- WHAT THE EXERCISE ASKS
Reproduce the records. Keep every word exact and include no images.

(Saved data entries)

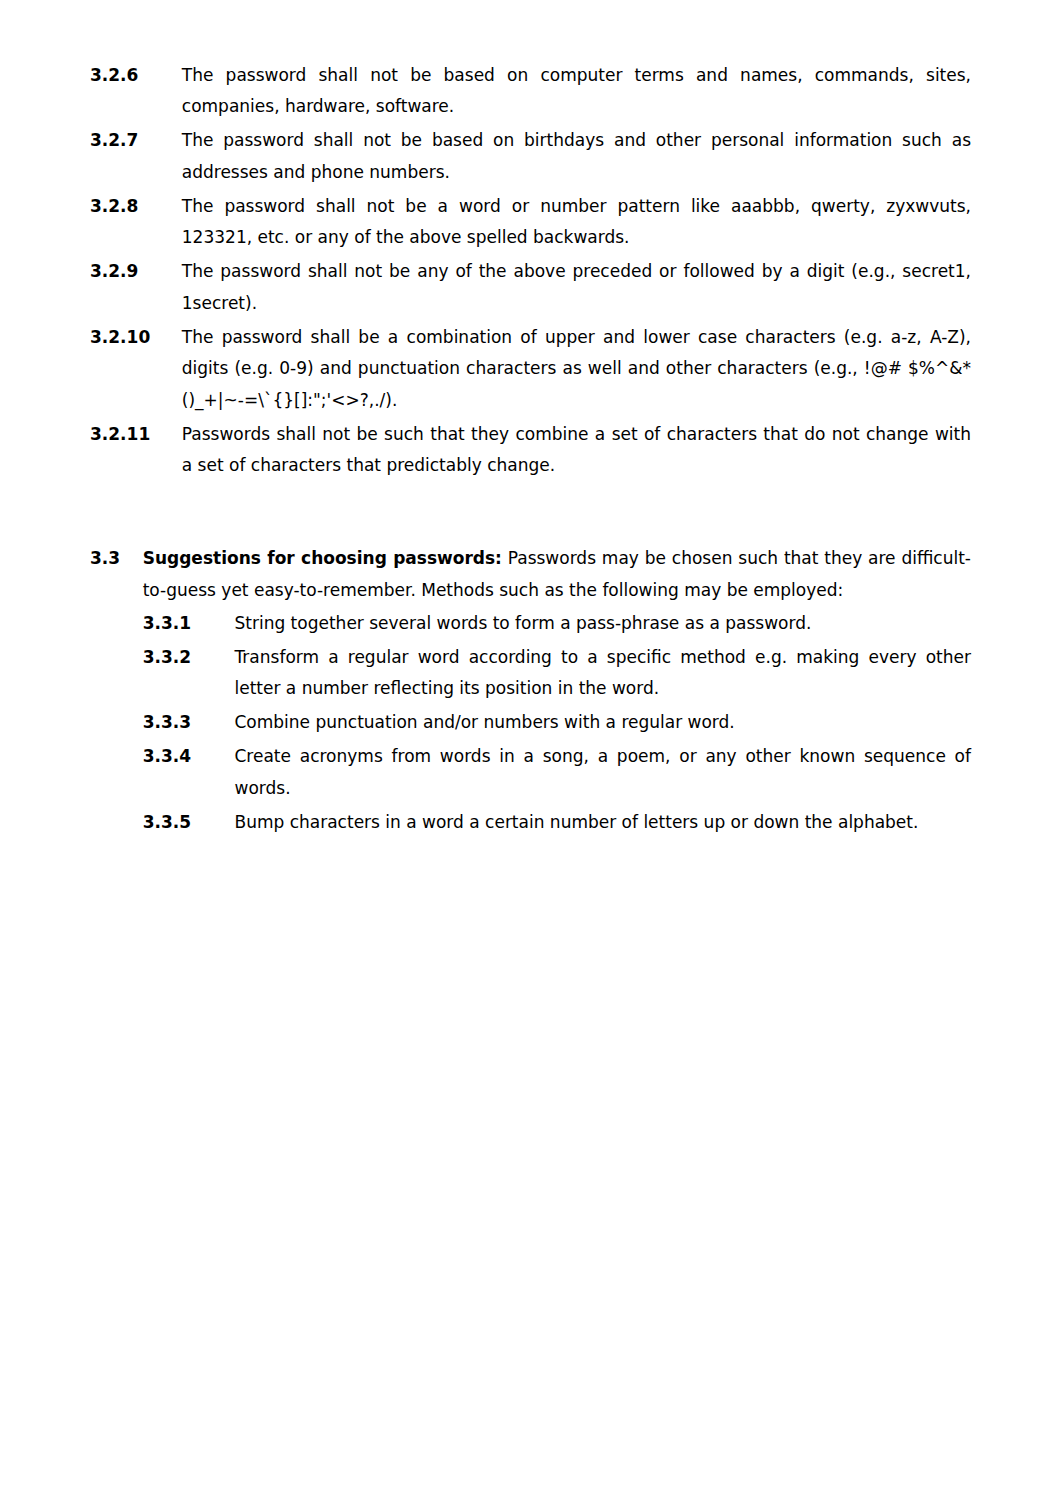3.2.6 The password shall not be based on computer terms and names, commands, sites, companies, hardware, software.
3.2.7 The password shall not be based on birthdays and other personal information such as addresses and phone numbers.
3.2.8 The password shall not be a word or number pattern like aaabbb, qwerty, zyxwvuts, 123321, etc. or any of the above spelled backwards.
3.2.9 The password shall not be any of the above preceded or followed by a digit (e.g., secret1, 1secret).
3.2.10 The password shall be a combination of upper and lower case characters (e.g. a-z, A-Z), digits (e.g. 0-9) and punctuation characters as well and other characters (e.g., !@# $%^&*()_+|~-=\`{}[]:";'<>?,./).
3.2.11 Passwords shall not be such that they combine a set of characters that do not change with a set of characters that predictably change.
3.3 Suggestions for choosing passwords: Passwords may be chosen such that they are difficult-to-guess yet easy-to-remember. Methods such as the following may be employed:
3.3.1 String together several words to form a pass-phrase as a password.
3.3.2 Transform a regular word according to a specific method e.g. making every other letter a number reflecting its position in the word.
3.3.3 Combine punctuation and/or numbers with a regular word.
3.3.4 Create acronyms from words in a song, a poem, or any other known sequence of words.
3.3.5 Bump characters in a word a certain number of letters up or down the alphabet.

- RESPONSE
3.2.6 The password shall not be based on computer terms and names, commands, sites, companies, hardware, software.
3.2.7 The password shall not be based on birthdays and other personal information such as addresses and phone numbers.
3.2.8 The password shall not be a word or number pattern like aaabbb, qwerty, zyxwvuts, 123321, etc. or any of the above spelled backwards.
3.2.9 The password shall not be any of the above preceded or followed by a digit (e.g., secret1, 1secret).
3.2.10 The password shall be a combination of upper and lower case characters (e.g. a-z, A-Z), digits (e.g. 0-9) and punctuation characters as well and other characters (e.g., !@# $%^&*()_+|~-=\`{}[]:";'<>?,./).
3.2.11 Passwords shall not be such that they combine a set of characters that do not change with a set of characters that predictably change.
3.3 Suggestions for choosing passwords: Passwords may be chosen such that they are difficult-to-guess yet easy-to-remember. Methods such as the following may be employed:
3.3.1 String together several words to form a pass-phrase as a password.
3.3.2 Transform a regular word according to a specific method e.g. making every other letter a number reflecting its position in the word.
3.3.3 Combine punctuation and/or numbers with a regular word.
3.3.4 Create acronyms from words in a song, a poem, or any other known sequence of words.
3.3.5 Bump characters in a word a certain number of letters up or down the alphabet.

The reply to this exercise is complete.